Algunos de ellos, americanos, especialmente indocumentados y que han causado hilaridad en el pueblo, llegaron preguntando por la familia «von Trump», en un jocoso caso de confusión con los von Trapp de Sonrisas y Lágrimas.

Otros, disfrazados de turistas, son posiblemente periodistas o asesores de campaña en busca de trapos sucios que publicar o silenciar, según sospechan los aldeanos, que con cierta mala uva los dirigen una y otra vez a la casa de Fritz Geissel, tataraprimo del candidato y que está ya hasta las cejas de responder a las mismas preguntas sobre la historia familiar.

Harto de enseñar la casa del abuelo Frederik Trump, una casa sencilla con tejado a dos aguas y puerta azul, mitiga tan rápido como puede la ansiedad de los visitantes por recabar datos y cotilleos, recordando que en un pueblo pequeño como este se valora mucho la privacidad y no se van aireando las intimidades. No hay más que mirar con atención el buzón que han colgado en la puerta los actuales habitantes de la casita Trump, en el que se puede leer «Dios lo ve todo. Los vecinos ven aún más».

En busca del éxito

«Cuando llegué aquí, hace 24 años, los nombres de Heinz y Trump fueron los primeros que escuché», admite, cauteloso, el alcalde Wolfgang Quante, que asegura ver por la tele con cierta distancia las noticias sobre las elecciones en Estados Unidos. «Creo que fue un gran hombre de negocios y lo que consiguió en Estados Unidos es motivo de honra, también para Kallstadt», sugiere sobre el abuelo Trump la propietaria de viñedos locales y con una vieja tía Trump, Pia Buhler.

Pero, vista desde Kallstadt, la historia del abuelo Trump destila un sutil olor a fracaso. Débil y enfermizo, no encajaba en la economía local, basada en los viñedos sobre los que se deslomaban los vecinos. Se había formado como barbero, «pero era ambicioso y aspiraba a más de lo que socialmente podía ofrecerle la sociedad de la Alemania del XIX», explica la biógrafa Gwuenda Blair, «de modo que emigró a Estados Unidos».

La suya no fue una idea precisamente original. Ese año, 1885, fue el de mayor emigración alemana rumbo a América.
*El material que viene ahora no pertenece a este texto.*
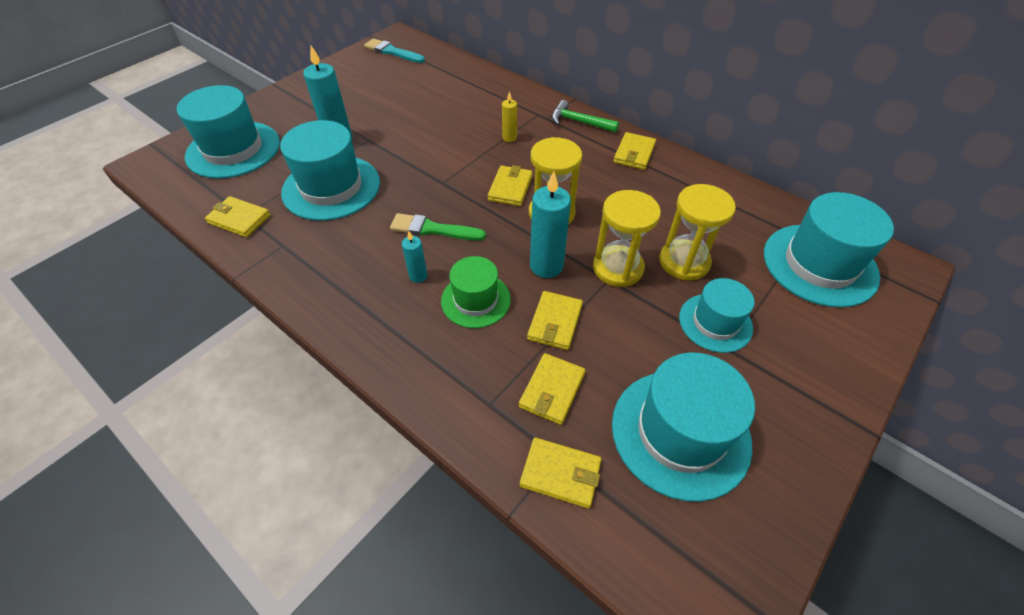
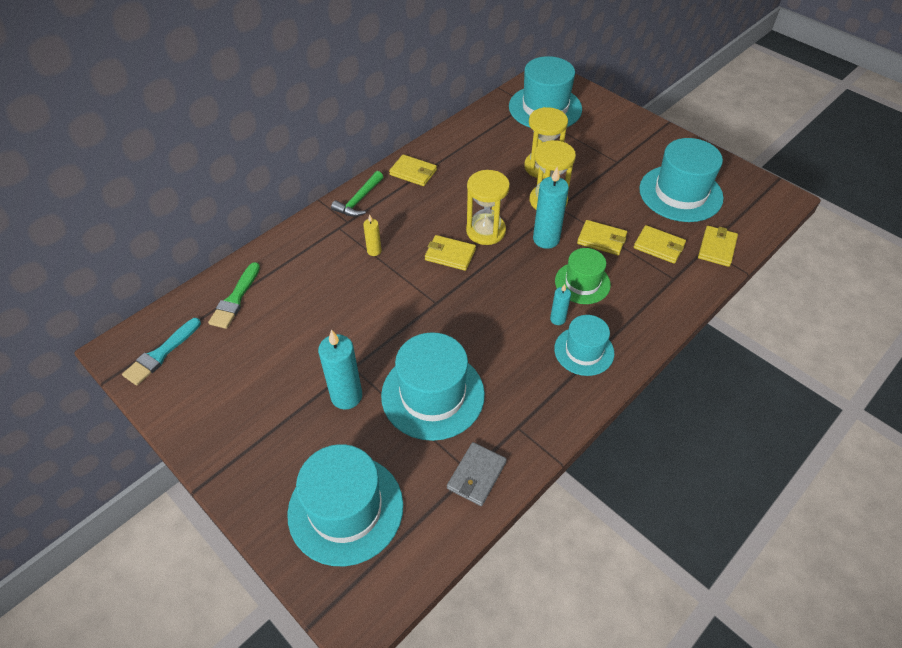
camera: 85 degrees left, 0 degrees up
yellow wallet [205,196,271,237] -> grey wallet [447,442,507,506]
green brush [390,213,486,241] -> green brush moved to [208,262,260,329]
turquoise hat [679,278,755,353] -> turquoise hat moved to [554,315,614,376]

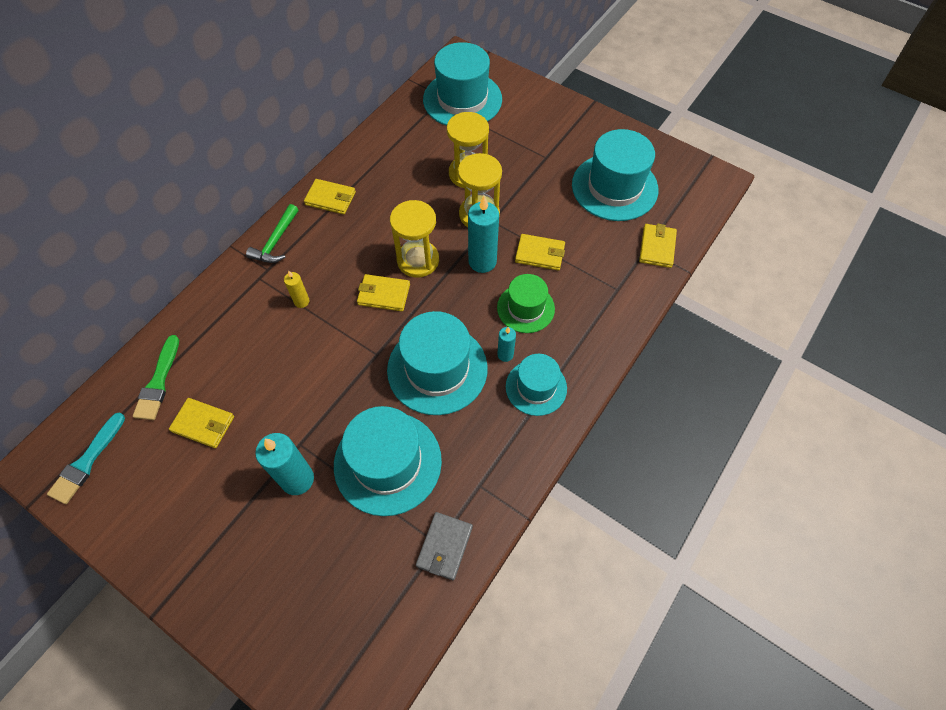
camera: 10 degrees left, 10 degrees up
turquoise hat [287,444,403,566] -> turquoise hat moved to [387,311,488,415]
yellow wallet [634,225,686,264] -> yellow wallet moved to [169,398,234,448]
La ola de refugiados alemanes había comenzado a llegar desde 1848 y en 1900 la población de las ciudades de Cleveland, Milwaukee, Hoboken, y Cincinnati, por ejemplo, estaba compuesta en más de un 40% de germano-estadounidenses, dato que abre un paréntesis de reflexión sobre la actual crisis de los refugiados en Alemania.

Trump quiso volver a casa a jactarse de su fortuna, como un indiano cualquiera, y llegó de nuevo en 1904 para casarse con una chica del pueblo y con intenciones de quedarse. Pero el hecho de no haber cumplido con el servicio militar obligatorio le había privado del derecho a la nacionalidad alemana y fue obligado a regresar a EE.UU., de forma que los republicanos abochornados siempre pueden culpar al Kaiser.

«I love Kallstadt»

Quizá por eso, los Trump que se esconden tras los visillos de los caseríos de Kallstadt prefieren no hablar sobre el candidato a suceder a Obama. Aaron Skiba, un investigador de Deutsche Welle que asegura haberse tomado la molestia de llamar por teléfono a todos y cada uno de los Trump que aparecen en la guía telefónica de la región, constata que «están hasta las narices de su famoso pariente», «la mayoría buscan una excusa» para interrumpir la conversación y «algunos incluso me cuelgan sin más».

Bernd Weisenborn, un granjero cuyo ADN se entrelaza en algún gen con el de Donald Trump, insiste en referirse al tío americano como «Drumb», con acento palatino, y asegura que le da «exactamente igual» el resultado de las elecciones. La misma indiferencia huidiza muestra el propio Donald Trump, que no quiso hablar sobre su origen alemán cuando una joven cineasta con familia en el pueblo, Simone Wendel, quiso entrevistarle el año pasado para un documental titulado «kings of Kallstadt». Ya sumergido en su estrategia de campaña y abanderando el mensaje antiinmigración, para el que su origen resulta cuando menos sorprendente, el candidato accedió a grabar solamente una escueta declaración: «I love Kallstadt».